** 選択テキスト **
搭載GPUはRadeon RX 7600M XTです。RDNA3アーキテクチャを採用した高性能な型番で、競合製品(ONEXGPUやGPD G1など)にも搭載例が多いです。後ほどベンチマークスコアを掲載します。

競合製品の多くは映像出力ポートの他にUSBポートなどを搭載していたり、SSDスロットを備えていたりして「ハブあるいはドッキングステーション」としても使える構造になっていますが、AD-GP1の出力ポートはDisplay PortとHDMIの「映像出力のみを合計で4つ」搭載しており、Type-Cポートから接続デバイスの充電ができるものの、便利なハブ・ドッキングステーションとしての機能はありません。そのぶん競合製品よりも価格が安く、割り切った仕様とも言えます。

** 入力データ **
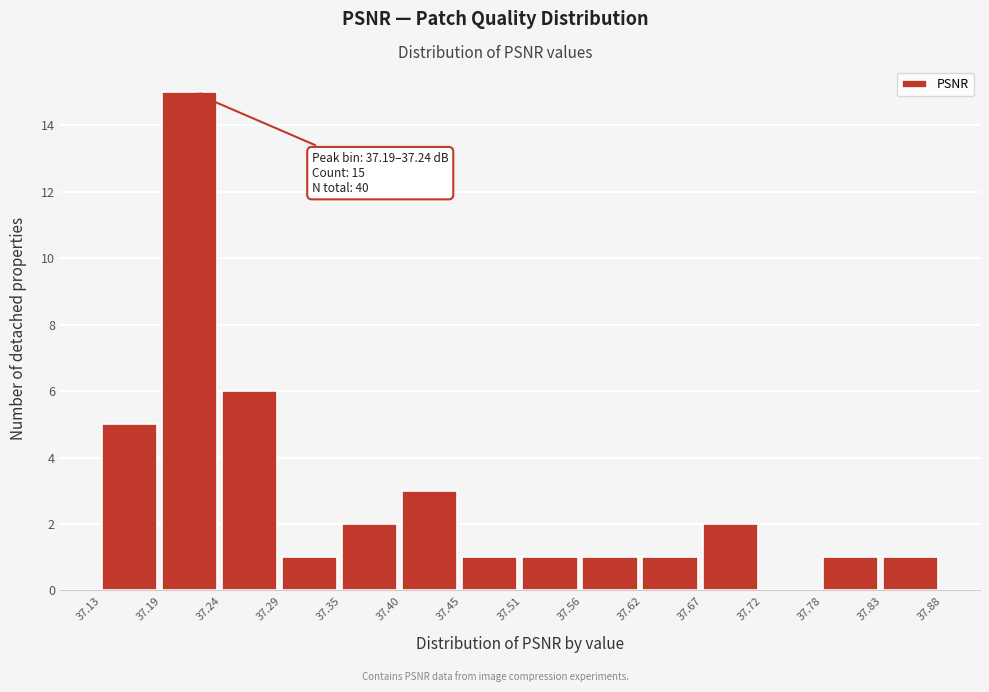

Over which range of the x-axis is the bar tallest?

37.19 to 37.24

** 作業 1 **
AD-GP1の紹介文の「競合製品の多くは映像出力ポー」から「割り切った仕様とも言えます。」までを、「ドッキングステーション」を「拡張ドック」に置き換えて更新すると、どうなりますか？
** 作業 2 **
AD-GP1の紹介文の続きを書いてもらえますか？
一覧は今回の作業には関係ありません。

** 作業の回答 1 **
競合製品の多くは映像出力ポートの他にUSBポートなどを搭載していたり、SSDスロットを備えていたりして「ハブあるいは拡張ドック」としても使える構造になっていますが、AD-GP1の出力ポートはDisplay PortとHDMIの「映像出力のみを合計で4つ」搭載しており、Type-Cポートから接続デバイスの充電ができるものの、便利なハブ・拡張ドックとしての機能はありません。そのぶん競合製品よりも価格が安く、割り切った仕様とも言えます。

** 作業の回答 2 **
ちょっとお得感があるのが「OCuLinkケーブル付属」という点ですね。競合製品の多くはOCuLinkケーブルが別売りになっており、買うと2,000円から5,000円くらいはします。

2.外観

GMKtec AD-GP1 同梱物同梱物です。画像左から電源ケーブル、OCuLinkケーブル、ACアダプター、USB Type-Cケーブル、保証書です。レビュー機には取扱説明書が付属していませんでした。

GMKtec AD-GP1 ACアダプターACアダプターは巨大です。なんなら本体よりも大きいんじゃないか、と思うくらいです。出力も240Wと大きく、「外部GPUって電力を使うんだな」と実感させられます。

なお、GMKtec AD-GP1は「電源必須」です。見た感じコンパクトなので電車の中でも使えそうに錯覚してしまいますが、バッテリーは内蔵していませんし、そもそもバッテリー駆動だとRadeon RX7600M XTは全く実力を発揮できないはずです。

GMKtec AD-GP1 上面上面です。ブラックとシルバーのツートンカラーで、シルバーの部分が樹脂製、ブラックの部分が金属製で、通気口が開いています。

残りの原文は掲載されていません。